Er sah sich um. Tonscherben und kleine Figürchen lagen überall verstreut. Neben ihm lag die Skulptur eines Falken, fast einen halben Meter hoch. Er griff danach und wog sie prüfend in der Hand. Sie war aus glänzend poliertem schwarzem Stein und sehr schwer. Damit hatte Mrs. Pembroke den Schurken attackiert.

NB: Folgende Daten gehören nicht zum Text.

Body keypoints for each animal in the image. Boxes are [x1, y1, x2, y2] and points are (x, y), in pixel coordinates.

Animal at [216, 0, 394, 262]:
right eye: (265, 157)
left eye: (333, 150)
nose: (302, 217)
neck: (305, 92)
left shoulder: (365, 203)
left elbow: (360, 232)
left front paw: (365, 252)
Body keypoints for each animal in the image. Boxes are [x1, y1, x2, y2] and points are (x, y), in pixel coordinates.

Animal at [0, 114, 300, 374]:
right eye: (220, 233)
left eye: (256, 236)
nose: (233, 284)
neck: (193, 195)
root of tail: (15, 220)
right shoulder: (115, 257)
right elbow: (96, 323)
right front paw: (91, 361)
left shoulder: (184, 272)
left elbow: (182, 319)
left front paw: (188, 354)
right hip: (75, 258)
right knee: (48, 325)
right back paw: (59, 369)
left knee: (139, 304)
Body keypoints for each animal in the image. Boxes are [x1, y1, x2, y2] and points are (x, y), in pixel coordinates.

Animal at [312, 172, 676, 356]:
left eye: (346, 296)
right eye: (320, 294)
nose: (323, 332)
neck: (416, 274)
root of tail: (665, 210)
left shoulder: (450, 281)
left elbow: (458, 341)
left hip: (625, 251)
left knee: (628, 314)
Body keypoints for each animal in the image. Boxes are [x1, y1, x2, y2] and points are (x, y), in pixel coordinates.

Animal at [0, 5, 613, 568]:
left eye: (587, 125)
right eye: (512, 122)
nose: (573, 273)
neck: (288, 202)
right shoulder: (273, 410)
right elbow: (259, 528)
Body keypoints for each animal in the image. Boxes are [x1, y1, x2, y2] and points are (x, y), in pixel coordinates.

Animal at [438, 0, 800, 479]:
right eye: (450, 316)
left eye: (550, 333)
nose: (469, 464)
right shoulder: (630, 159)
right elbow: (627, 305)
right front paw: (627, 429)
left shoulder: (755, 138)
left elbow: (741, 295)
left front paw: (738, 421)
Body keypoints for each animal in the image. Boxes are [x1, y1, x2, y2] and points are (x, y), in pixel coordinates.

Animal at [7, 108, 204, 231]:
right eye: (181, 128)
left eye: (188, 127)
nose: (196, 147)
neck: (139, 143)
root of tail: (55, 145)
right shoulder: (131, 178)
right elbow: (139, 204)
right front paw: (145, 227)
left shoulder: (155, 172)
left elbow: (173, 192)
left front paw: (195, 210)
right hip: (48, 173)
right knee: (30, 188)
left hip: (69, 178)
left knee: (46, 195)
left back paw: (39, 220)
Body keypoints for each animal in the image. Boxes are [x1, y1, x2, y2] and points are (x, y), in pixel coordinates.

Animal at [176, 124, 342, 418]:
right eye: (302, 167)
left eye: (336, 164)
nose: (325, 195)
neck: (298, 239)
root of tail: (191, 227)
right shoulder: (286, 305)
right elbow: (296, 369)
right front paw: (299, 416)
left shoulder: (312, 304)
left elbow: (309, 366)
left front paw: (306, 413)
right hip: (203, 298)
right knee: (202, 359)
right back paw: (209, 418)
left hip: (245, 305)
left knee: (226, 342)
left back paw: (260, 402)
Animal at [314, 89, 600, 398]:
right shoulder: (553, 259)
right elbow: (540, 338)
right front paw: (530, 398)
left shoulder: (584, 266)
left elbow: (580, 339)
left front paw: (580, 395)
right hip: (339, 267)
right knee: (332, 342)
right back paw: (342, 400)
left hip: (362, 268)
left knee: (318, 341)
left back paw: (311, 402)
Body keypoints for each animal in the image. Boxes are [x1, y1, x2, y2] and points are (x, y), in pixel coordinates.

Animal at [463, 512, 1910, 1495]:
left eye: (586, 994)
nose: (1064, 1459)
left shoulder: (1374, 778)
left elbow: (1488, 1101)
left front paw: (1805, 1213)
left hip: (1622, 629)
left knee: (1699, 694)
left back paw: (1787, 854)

„Eine der Verkörperungen des Gottes Horus“, erklärte sie. „Das Erstbeste, was mir in die Finger kam und einigermaßen Schaden anrichten würde. Diese kleinen Figuren sind zwar niedlich, aber zum Zuschlagen nicht zu gebrauchen.“
Die bemalten Holzfiguren ähnelten jenen, die er bei ihr zu Hause gesehen hatte. Er hob eine auf. „Was sind das? Puppen? Gottheiten?“
„Niemand weiß es“, sagte sie. „In den Grabstätten findet man sie zuhauf. Ansonsten nur Tonscherben und Mumien - die meisten Schätze dürften schon vor Urzeiten geplündert worden sein.“
„So viele Geheimnisse“, sinnierte er, steckte sich die kleine Figur in die Jackentaschen und stand auf. „Wie es scheint, wird Vanni Anaz die seinen bis zum Jüngsten Gericht bewahren.“
„Nicht alle“, sagte Mrs. Pembroke. „Während Sie blindlings die Mörder verfolgt haben - ohne auch nur die geringste Vorstellung zu haben, mit wie vielen Sie es zu tun hatten -, habe ich mich vergewissert, ob er noch lebte. Was er noch tat. Bevor er starb, sagte er: ,Cherchez Ramses.' Zumindest glaube ich, dass er das gesagt hat.“ Ihre Stimme brach.